# Problem mit GRUB



## Blumenmensch (22. Dezember 2006)

Hi zusammen..
ich habe auf einem Rechner Windows XP und SuSE 10.1. Beide Systeme waren im GRUB zu sehen und haben auch gebootet. Auf einmal ist Windwos allerdings aus dem Bootloader verschwunden und ich habe keine Ahnung, wie ich Windows jetzt wieder booten kann. Wie bekomme ich Windows denn wieder in den Bootloader rein?

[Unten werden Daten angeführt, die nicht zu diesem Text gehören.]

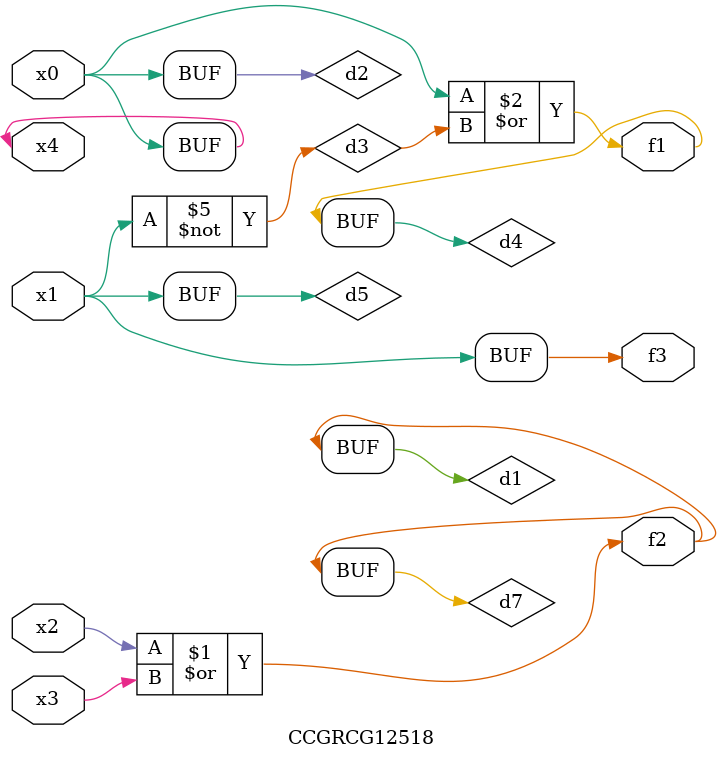
<source format=v>
module CCGRCG12518(
	input x0, x1, x2, x3, x4,
	output f1, f2, f3
);

	wire d1, d2, d3, d4, d5, d6, d7;

	or (d1, x2, x3);
	buf (d2, x0, x4);
	not (d3, x1);
	or (d4, d2, d3);
	not (d5, d3);
	nand (d6, d1, d3);
	or (d7, d1);
	assign f1 = d4;
	assign f2 = d7;
	assign f3 = d5;
endmodule

</source>
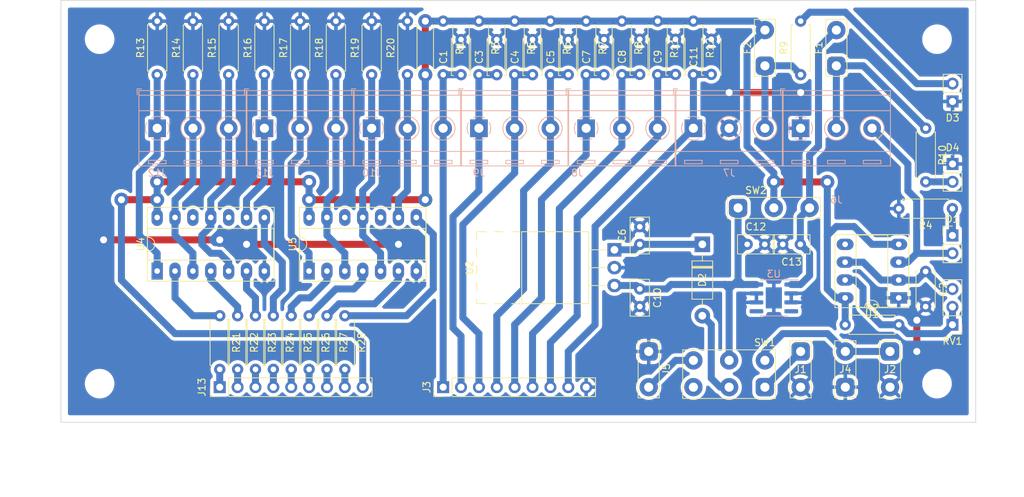
<source format=kicad_pcb>
(kicad_pcb (version 20211014) (generator pcbnew)

  (general
    (thickness 1.6)
  )

  (paper "A4")
  (layers
    (0 "F.Cu" signal)
    (31 "B.Cu" signal)
    (32 "B.Adhes" user "B.Adhesive")
    (33 "F.Adhes" user "F.Adhesive")
    (34 "B.Paste" user)
    (35 "F.Paste" user)
    (36 "B.SilkS" user "B.Silkscreen")
    (37 "F.SilkS" user "F.Silkscreen")
    (38 "B.Mask" user)
    (39 "F.Mask" user)
    (40 "Dwgs.User" user "User.Drawings")
    (41 "Cmts.User" user "User.Comments")
    (42 "Eco1.User" user "User.Eco1")
    (43 "Eco2.User" user "User.Eco2")
    (44 "Edge.Cuts" user)
    (45 "Margin" user)
    (46 "B.CrtYd" user "B.Courtyard")
    (47 "F.CrtYd" user "F.Courtyard")
    (48 "B.Fab" user)
    (49 "F.Fab" user)
    (50 "User.1" user)
    (51 "User.2" user)
    (52 "User.3" user)
    (53 "User.4" user)
    (54 "User.5" user)
    (55 "User.6" user)
    (56 "User.7" user)
    (57 "User.8" user)
    (58 "User.9" user)
  )

  (setup
    (stackup
      (layer "F.SilkS" (type "Top Silk Screen"))
      (layer "F.Paste" (type "Top Solder Paste"))
      (layer "F.Mask" (type "Top Solder Mask") (thickness 0.01))
      (layer "F.Cu" (type "copper") (thickness 0.035))
      (layer "dielectric 1" (type "core") (thickness 1.51) (material "FR4") (epsilon_r 4.5) (loss_tangent 0.02))
      (layer "B.Cu" (type "copper") (thickness 0.035))
      (layer "B.Mask" (type "Bottom Solder Mask") (thickness 0.01))
      (layer "B.Paste" (type "Bottom Solder Paste"))
      (layer "B.SilkS" (type "Bottom Silk Screen"))
      (copper_finish "None")
      (dielectric_constraints no)
    )
    (pad_to_mask_clearance 0)
    (pcbplotparams
      (layerselection 0x0001030_ffffffff)
      (disableapertmacros false)
      (usegerberextensions false)
      (usegerberattributes true)
      (usegerberadvancedattributes true)
      (creategerberjobfile true)
      (svguseinch false)
      (svgprecision 6)
      (excludeedgelayer false)
      (plotframeref false)
      (viasonmask true)
      (mode 1)
      (useauxorigin false)
      (hpglpennumber 1)
      (hpglpenspeed 20)
      (hpglpendiameter 15.000000)
      (dxfpolygonmode true)
      (dxfimperialunits true)
      (dxfusepcbnewfont true)
      (psnegative false)
      (psa4output false)
      (plotreference true)
      (plotvalue true)
      (plotinvisibletext false)
      (sketchpadsonfab false)
      (subtractmaskfromsilk false)
      (outputformat 1)
      (mirror false)
      (drillshape 0)
      (scaleselection 1)
      (outputdirectory "export/gerber")
    )
  )

  (net 0 "")
  (net 1 "/OUT0")
  (net 2 "GND")
  (net 3 "Net-(C2-Pad1)")
  (net 4 "/OUT1")
  (net 5 "/OUT2")
  (net 6 "/OUT3")
  (net 7 "Net-(C6-Pad1)")
  (net 8 "/OUT4")
  (net 9 "/OUT5")
  (net 10 "/OUT6")
  (net 11 "+5V")
  (net 12 "/OUT7")
  (net 13 "+3V3")
  (net 14 "Net-(D1-Pad1)")
  (net 15 "/OSC")
  (net 16 "Net-(D2-Pad2)")
  (net 17 "VCC")
  (net 18 "Net-(J1-Pad1)")
  (net 19 "Net-(J2-Pad1)")
  (net 20 "/IN6")
  (net 21 "/IN7")
  (net 22 "/IN3")
  (net 23 "/IN4")
  (net 24 "/IN5")
  (net 25 "/IN0")
  (net 26 "/IN1")
  (net 27 "/IN2")
  (net 28 "Net-(J5-Pad2)")
  (net 29 "Net-(J13-Pad1)")
  (net 30 "Net-(J13-Pad2)")
  (net 31 "Net-(J13-Pad3)")
  (net 32 "Net-(J13-Pad4)")
  (net 33 "Net-(J13-Pad5)")
  (net 34 "Net-(J13-Pad6)")
  (net 35 "Net-(J13-Pad7)")
  (net 36 "Net-(R2-Pad2)")
  (net 37 "unconnected-(SW1-Pad3)")
  (net 38 "unconnected-(U1-Pad5)")
  (net 39 "Net-(R21-Pad1)")
  (net 40 "unconnected-(U3-Pad4)")
  (net 41 "unconnected-(U3-Pad5)")
  (net 42 "Net-(J13-Pad8)")
  (net 43 "Net-(F1-Pad1)")
  (net 44 "Net-(F2-Pad1)")
  (net 45 "Net-(D3-Pad2)")
  (net 46 "Net-(D4-Pad2)")
  (net 47 "unconnected-(U4-Pad10)")
  (net 48 "unconnected-(U4-Pad12)")
  (net 49 "unconnected-(U5-Pad10)")
  (net 50 "unconnected-(U5-Pad12)")
  (net 51 "Net-(R22-Pad1)")
  (net 52 "Net-(R24-Pad1)")
  (net 53 "Net-(R23-Pad1)")
  (net 54 "Net-(R25-Pad1)")
  (net 55 "Net-(R26-Pad1)")
  (net 56 "Net-(R27-Pad1)")
  (net 57 "Net-(R28-Pad1)")

  (footprint "TestPoint:TestPoint_2Pads_Pitch5.08mm_Drill1.3mm" (layer "F.Cu") (at 198.12 121.92 -90))

  (footprint "Capacitor_THT:C_Disc_D5.0mm_W2.5mm_P2.50mm" (layer "F.Cu") (at 175.26 113.03 -90))

  (footprint "Connector_PinHeader_2.54mm:PinHeader_1x02_P2.54mm_Vertical" (layer "F.Cu") (at 219.71 86.36 180))

  (footprint "Capacitor_THT:C_Disc_D5.0mm_W2.5mm_P5.00mm" (layer "F.Cu") (at 170.18 82.55 90))

  (footprint "Resistor_THT:R_Axial_DIN0207_L6.3mm_D2.5mm_P7.62mm_Horizontal" (layer "F.Cu") (at 121.92 82.55 90))

  (footprint "MountingHole:MountingHole_3.2mm_M3" (layer "F.Cu") (at 217.5 77.5))

  (footprint "Capacitor_THT:C_Disc_D5.0mm_W2.5mm_P2.50mm" (layer "F.Cu") (at 190.52 106.68))

  (footprint "Resistor_THT:R_Axial_DIN0207_L6.3mm_D2.5mm_P7.62mm_Horizontal" (layer "F.Cu") (at 182.88 74.93 -90))

  (footprint "Connector_PinHeader_2.54mm:PinHeader_1x02_P2.54mm_Vertical" (layer "F.Cu") (at 219.69 105.42))

  (footprint "Resistor_THT:R_Axial_DIN0207_L6.3mm_D2.5mm_P7.62mm_Horizontal" (layer "F.Cu") (at 198.12 82.55 90))

  (footprint "Capacitor_THT:C_Disc_D5.0mm_W2.5mm_P5.00mm" (layer "F.Cu") (at 175.26 82.51 90))

  (footprint "Package_DIP:DIP-14_W7.62mm_Socket_LongPads" (layer "F.Cu") (at 106.675 110.48 90))

  (footprint "Package_DIP:DIP-8_W7.62mm_Socket_LongPads" (layer "F.Cu") (at 212.06 114.3 180))

  (footprint "Resistor_THT:R_Axial_DIN0207_L6.3mm_D2.5mm_P7.62mm_Horizontal" (layer "F.Cu") (at 127 82.55 90))

  (footprint "Resistor_THT:R_Axial_DIN0207_L6.3mm_D2.5mm_P7.62mm_Horizontal" (layer "F.Cu") (at 125.73 116.84 -90))

  (footprint "Capacitor_THT:C_Disc_D5.0mm_W2.5mm_P5.00mm" (layer "F.Cu") (at 149.86 82.55 90))

  (footprint "Package_TO_SOT_THT:TO-220-3_Horizontal_TabUp" (layer "F.Cu") (at 171.66 107.46 -90))

  (footprint "Resistor_THT:R_Axial_DIN0207_L6.3mm_D2.5mm_P7.62mm_Horizontal" (layer "F.Cu") (at 133.35 116.84 -90))

  (footprint "Connector_PinHeader_2.54mm:PinHeader_1x09_P2.54mm_Vertical" (layer "F.Cu") (at 115.57 127 90))

  (footprint "TestPoint:TestPoint_2Pads_Pitch5.08mm_Drill1.3mm" (layer "F.Cu") (at 176.53 121.92 -90))

  (footprint "MountingHole:MountingHole_3.2mm_M3" (layer "F.Cu") (at 98.5 126.5))

  (footprint "Resistor_THT:R_Axial_DIN0207_L6.3mm_D2.5mm_P7.62mm_Horizontal" (layer "F.Cu") (at 120.65 116.84 -90))

  (footprint "Capacitor_THT:C_Disc_D5.0mm_W2.5mm_P5.00mm" (layer "F.Cu") (at 180.34 82.51 90))

  (footprint "Resistor_THT:R_Axial_DIN0207_L6.3mm_D2.5mm_P7.62mm_Horizontal" (layer "F.Cu") (at 115.57 116.84 -90))

  (footprint "Resistor_THT:R_Axial_DIN0207_L6.3mm_D2.5mm_P7.62mm_Horizontal" (layer "F.Cu") (at 157.48 74.93 -90))

  (footprint "Connector_PinHeader_2.54mm:PinHeader_1x02_P2.54mm_Vertical" (layer "F.Cu") (at 219.71 95.25))

  (footprint "Resistor_THT:R_Axial_DIN0207_L6.3mm_D2.5mm_P7.62mm_Horizontal" (layer "F.Cu") (at 142.24 82.55 90))

  (footprint "Capacitor_THT:C_Disc_D5.0mm_W2.5mm_P5.00mm" (layer "F.Cu") (at 215.88 110.54 -90))

  (footprint "Connector_PinHeader_2.54mm:PinHeader_1x09_P2.54mm_Vertical" (layer "F.Cu") (at 147.32 127 90))

  (footprint "Resistor_THT:R_Axial_DIN0207_L6.3mm_D2.5mm_P7.62mm_Horizontal" (layer "F.Cu") (at 123.19 116.84 -90))

  (footprint "Diode_THT:D_DO-41_SOD81_P10.16mm_Horizontal" (layer "F.Cu") (at 184.15 106.68 -90))

  (footprint "Resistor_THT:R_Axial_DIN0207_L6.3mm_D2.5mm_P7.62mm_Horizontal" (layer "F.Cu") (at 116.84 82.55 90))

  (footprint "MountingHole:MountingHole_3.2mm_M3" (layer "F.Cu") (at 217.5 126.5))

  (footprint "Resistor_THT:R_Axial_DIN0207_L6.3mm_D2.5mm_P7.62mm_Horizontal" (layer "F.Cu") (at 132.08 82.55 90))

  (footprint "Resistor_THT:R_Axial_DIN0207_L6.3mm_D2.5mm_P7.62mm_Horizontal" (layer "F.Cu") (at 172.72 74.93 -90))

  (footprint "Resistor_THT:R_Axial_DIN0207_L6.3mm_D2.5mm_P7.62mm_Horizontal" (layer "F.Cu") (at 177.8 74.93 -90))

  (footprint "Resistor_THT:R_Axial_DIN0207_L6.3mm_D2.5mm_P7.62mm_Horizontal" (layer "F.Cu") (at 111.76 82.55 90))

  (footprint "Resistor_THT:R_Axial_DIN0207_L6.3mm_D2.5mm_P7.62mm_Horizontal" (layer "F.Cu") (at 128.27 116.84 -90))

  (footprint "Capacitor_THT:C_Disc_D5.0mm_W2.5mm_P5.00mm" (layer "F.Cu") (at 185.42 82.51 90))

  (footprint "TestPoint:TestPoint_2Pads_Pitch5.08mm_Drill1.3mm" (layer "F.Cu") (at 193.045 81.28 90))

  (footprint "Connector_PinHeader_2.54mm:PinHeader_1x03_P2.54mm_Vertical" (layer "F.Cu") (at 219.69 118.12 180))

  (footprint "Capacitor_THT:C_Disc_D5.0mm_W2.5mm_P2.50mm" (layer "F.Cu") (at 175.26 106.68 90))

  (footprint "Capacitor_THT:C_Disc_D5.0mm_W2.5mm_P2.50mm" (layer "F.Cu") (at 198.08 106.68 180))

  (footprint "Resistor_THT:R_Axial_DIN0207_L6.3mm_D2.5mm_P7.62mm_Horizontal" (layer "F.Cu") (at 215.9 90.17 -90))

  (footprint "Resistor_THT:R_Axial_DIN0207_L6.3mm_D2.5mm_P7.62mm_Horizontal" (layer "F.Cu") (at 219.69 101.61 180))

  (footprint "Capacitor_THT:C_Disc_D5.0mm_W2.5mm_P5.00mm" (layer "F.Cu") (at 160.02 82.55 90))

  (footprint "TestPoint:TestPoint_2Pads_Pitch5.08mm_Drill1.3mm" (layer "F.Cu") (at 203.195 81.285 90))

  (footprint "Capacitor_THT:C_Disc_D5.0mm_W2.5mm_P5.00mm" (layer "F.Cu") (at 165.1 82.55 90))

  (footprint "MountingHole:MountingHole_3.2mm_M3" (layer "F.Cu") (at 98.5 77.5))

  (footprint "Resistor_THT:R_Axial_DIN0207_L6.3mm_D2.5mm_P7.62mm_Horizontal" (layer "F.Cu") (at 137.16 82.55 90))

  (footprint "Library:TestPoint_6Pads_Pitch5.08mm_Drill1.3mm" (layer "F.Cu") (at 193.04 123.19 180))

  (footprint "TestPoint:TestPoint_2Pads_Pitch5.08mm_Drill1.3mm" (layer "F.Cu") (at 210.82 121.92 -90))

  (footprint "Resistor_THT:R_Axial_DIN0207_L6.3mm_D2.5mm_P7.62mm_Horizontal" (layer "F.Cu") (at 130.81 116.84 -90))

  (footprint "Resistor_THT:R_Axial_DIN0207_L6.3mm_D2.5mm_P7.62mm_Horizontal" (layer "F.Cu") (at 204.45 118.12))

  (footprint "Resistor_THT:R_Axial_DIN0207_L6.3mm_D2.5mm_P7.62mm_Horizontal" (layer "F.Cu") (at 118.11 116.84 -90))

  (footprint "Resistor_THT:R_Axial_DIN0207_L6.3mm_D2.5mm_P7.62mm_Horizontal" (layer "F.Cu")
    (tedit 5AE5139B) (tstamp e8361dbd-e1b9-42c9-bf62-627eb237923a)
    (at 106.68 82.55 90)
    (descr "Resistor, Axial_DIN0207 series, Axial, Horizontal, pin pitch=7.62mm, 0.25W = 1/4W, length*diameter=6.3*2.5mm^2, http://cdn-reichelt.de/documents/datenblatt/B400/1_4W%23YAG.pdf")
    (tags "Resistor Axial_DIN0207 series Axial Horizontal pin pitch 7.62mm 0.25W = 1/4W length 6.3mm diameter 2.5mm")
    (property "Sheetfile" "minilab.kicad_sch")
    (property "Sheetname" "")
    (path "/ef633f73-c0f7-4d25-8603-49459fa80044")
    (attr through_hole)
    (fp_text reference "R13" (at 3.81 -2.37 90) (layer "F.SilkS")
      (effects (font (size 1 1) (thickness 0.15)))
      (tstamp 58352b32-30ac-43f8-a3db-c80707132db0)
    )
    (fp_text value "10k" (at 3.81 2.37 90) (layer "F.Fab")
      (effects (font (size 1 1) (thickness 0.15)))
      (tstamp aa0ba6ca-4793-4062-85a8-92511562a56d)
    )
    (fp_text user "${REFERENCE}" (at 3.81 0 90) (layer "F.Fab")
      (effects (font (size 1 1) (thickness 0.15)))
      (tstamp b70c2044-1842-42ec-bfda-96bb9fb8c11b)
    )
    (fp_line (start 7.08 -1.37) (end 7.08 -1.04) (layer "F.SilkS") (width 0.12) (tstamp a298f044-08a2-4aff-a646-a647d8a16e0b))
    (fp_line (start 7.08 1.37) (end 7.08 1.04) (layer "F.SilkS") (width 0.12) (tstamp ad9ac237-192e-432c-b86d-f73d3fac7d5d))
    (fp_line (start 0.54 -1.37) (end 7.08 -1.37) (layer "F.SilkS") (width 0.12) (tstamp ca11b3a3-6fff-4925-9b9d-b37e0b6b3cd6))
    (fp_line (start 0.54 1.37) (end 7.08 1.37) (layer "F.SilkS") (width 0.12) (tstamp e5bf1730-a260-4dbb-a237-42eb70e743ee))
    (fp_line (start 0.54 -1.04) (end 0.54 -1.37) (layer "F.SilkS") (width 0.12) (tstamp f1c42374-444b-48e8-8949-d1be7bbf79e5))
    (fp_line (start 0.54 1.04) (end 0.54 1.37) (layer "F.SilkS") (width 0.12) (tstamp f701c420-a43e-4cbe-80b1-2164ca04f76d))
    (fp_line (start 8.67 -1.5) (end -1.05 -1.5) (layer "F.CrtYd") (width 0.05) (tstamp 3d780cba-fd1d-48ba-85b3-692d92feb64d))
    (fp_line (start -1.05 1.5) (end 8.67 1.5) (layer "F.CrtYd") (width 0.05) (tstamp 436c1d5f-26a7-4d6c-9db9-2f8fbb8e8e3d))
    (fp_line (start 8.67 1.5) (end 8.67 -1.5) (layer "F.CrtYd") (width 0.05) (tstamp 9e228bf4-41d2-4219-908c-67e3de71841d))
    (fp_line (start -1.05 -1.5) (end -1.05 1.5) (layer "F.CrtYd") (width 0.05) (tstamp bc9301a3-4b50-4069-8413-f36439899eff))
    (fp_line (start 0 0) (end 0.66 0) (layer "F.Fab") (width 0.1) (tstamp 265ce59a-7ee3-496b-8286-ca53e39f4c68))
    (fp_line (start 6.96 1.25) (end 6.96 -1.25) (layer "F.Fab") (width 0.1) (tstamp 42a0a186-c80e-4b92-8853-1e080ad87bc2))
    (fp_line (start 6.96 -1.25) (end 0.66 -1.25) (layer "F.Fab") (width 0.1) (tstamp 53818cc2-5688-4f3a-a9f2-8375bbbdac27))
    (fp_line (start 7.62 0) (end 6.96 0) (layer "F.Fab") (width 0.1) (tstamp c1ed09b2-a34a-43b0-ac76-7f4a466a0594))
    (fp_line (start 0.66 1.25) (end 6.96 1.25) (layer "F.Fab") (width 0.1) (tstamp eae5feca-aa91-4ce6-805a-5c658034647e))
    (fp_line (start 0.66 -1.25) (end 0.66 1.25) (layer "F.Fab") (width 0.1) (tstamp f76055e9-2c2d-4832-8d79-0c31a14c2388))
    (pad "1" thru_hole circle (at 0 0 90) (si
... [597892 chars truncated]
</source>
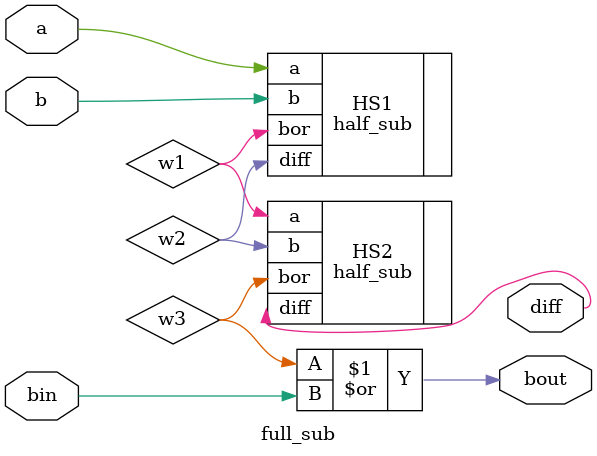
<source format=v>
`timescale 1ns / 1ps


module full_sub(a,b,bin,diff,bout);
    input a,b,bin;
    output bout,diff;
    wire w1,w2,w3;
    
half_sub HS1(.a(a),.b(b),.diff(w2),.bor(w1));
half_sub HS2(.a(w1),.b(w2),.diff(diff),.bor(w3));

or g0 (bout,w3,bin);
   
    
endmodule

</source>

Ich habe mit df mal geschaut wo Windows liegt. Da wurde mir angezeigt: dev/sda5
Dann habe ich im yast in den Einstellungen für den Bootloader als Namen "Windows XP" eingegeben und als Partition /dev/sda5.. Das zeigt GRUB dann auch bei starten an, allerdings bootet Windows trotzdem nicht. Der Rechner startet dann einfach neu. Hat jemand einen Tipp für mich?


----------



## franz007 (24. Dezember 2006)

In der /boot/grub/menu.lst fehlt offensichtlich der Eintrag für dein Windows.

Orientier dich mal an dem Beispiel das in der Datei steht



> # examples
> #
> # title		Windows 95/98/NT/2000
> # root		(hd0,0)
> ...



Bei dir müsste es dann "root		(hd0,5)" heißen



> title		Windows XP
> root		(hd0,5)
> makeactive
> chainloader	+1


----------



## Blumenmensch (25. Dezember 2006)

Danke, das Problem ist gelöst ..
Deine Antwort war genau das Richtige..


----------



## franz007 (25. Dezember 2006)

Blumenmensch hat gesagt.:


> Danke, das Problem ist gelöst ..
> Deine Antwort war genau das Richtige..



Dann musst du ja nur noch den Eintrag als erledigt markieren.


----------